A Data Catalog is NOT a Business Modeling Solution
Some organizations, usually large ones, have invested for years in the modeling of their business processes and information architecture.
They have developed several layers of models (conceptual, logical, physical) and have put in place an organization that helps the maintenance and sharing of these models with specific populations (business experts and IT people mostly).
We do not question the value of these models. They play a key role in the urbanization, the schema blueprints, the IS management, as well as regulatory compliance. But we seriously doubt that these modeling tools can provide a decent Data Catalog.
There is also a market phenomenon at play here: certain historical business modeling players are looking to widen the scope of their offer by positioning themselves on the Data Catalog market. After all, they do already manage a great deal of information on physical architecture, business classifications, glossaries, ontologies, information lineage, processes and roles, etc. But we can identify two major flaws in their approach.
The first is organic. By their nature, modeling tools produce top-down models to outline the information in an IS. However accurate it may be, a model remains a model: a simplified representation of reality.
They are very useful communication tools in a variety of domains, but they are not an exact reflection of the day-to-day operational reality which, for me, is crucial to keeping the promises of a Data Catalog (enabling teams to find data, understanding and knowing how to use the datasets).
The second flaw?: It is not user -friendly.
A modeling tool is complex and handles an important number of abstract concepts which require an important learning curve. It’s a tool for experts.
We could consider improving user friendliness of course to open it up to a wider audience. But the built-in complexity of the information won’t go away.
Understanding the information provided by these tools requires a solid understanding of modeling principles (object classes, logical levels, nomenclatures, etc). It is quite a challenge for data teams and a challenge that seems difficult to justify from an operational perspective.
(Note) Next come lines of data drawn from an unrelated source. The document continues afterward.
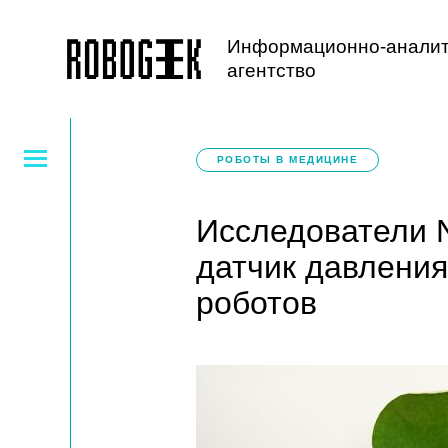
Информационно-аналит
агентство
РОБОТЫ В МЕДИЦИНЕ
Исследователи 
датчик давления
роботов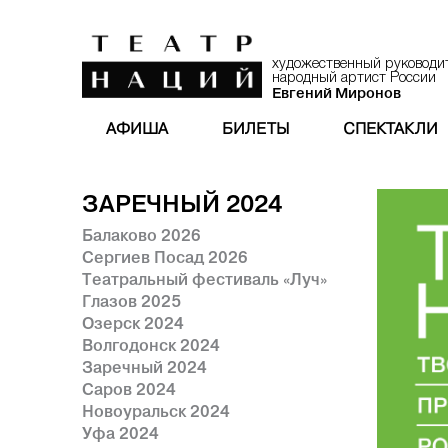
художественный руководи
народный артист России
Евгений Миронов
АФИША
БИЛЕТЫ
СПЕКТАКЛИ
ЗАРЕЧНЫЙ 2024
Балаково 2026
Сергиев Посад 2026
Театральный фестиваль «Луч»
Глазов 2025
Озерск 2024
Волгодонск 2024
Заречный 2024
Саров 2024
Новоуральск 2024
Уфа 2024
The truth is, modeling tools that have been turned into Data Catalogs are faced with important adoption issues with the teams (they have to make huge efforts to learn how to use the tool, only to not find wha t they are looking for).
A prospective client recently presented us with a metamodel they had built and asked us whether it was possible to implement it in Zeenea. Derived from their business models, the metamodel had several dozen classes of objects and thousands of attributes. To their question, the official answer was yes (the Zeenea metamodel is very flexible). But instead, we tried to dissuade them from taking that path: A metamodel that sophisticated ran the risk, in our opinion, of losing the end users, and turning the Data Catalog project into a failure…
Should we therefore abandon business models when putting a Data Catalog in place? Absolutely not.
It must, however, be remembered that business models are there to handle some issues, and the Data Catalog other issues. Some information contained within the models help structure the catalog and enrich its content in a very useful way (for instance responsibilities, classifications, and of course business glossaries).
The best approach is therefore, in our view, to conceive the catalog metamodel by focusing exclusively on the added value to the data teams (always with the same underlying question: does this information help find, localize, understand, and correctly use the data?), and then integrating the modeling tool and the Data Catalog in order to automate the supply of certain elements of the metamodel already present in the business model.
Take Away
As useful and complete as they may be, business models are still just models: they are an imperfect reflection of the operational reality of the systems and therefore they struggle to provide a useful Data Catalog.
Modeling tools, as well as business models, are too complex and too abstract to be adopted by data teams. Our recommendation is that you define the metamodel of your catalog with a view to answering the questions of the data teams and supply some aspects of the metamodel with the business model.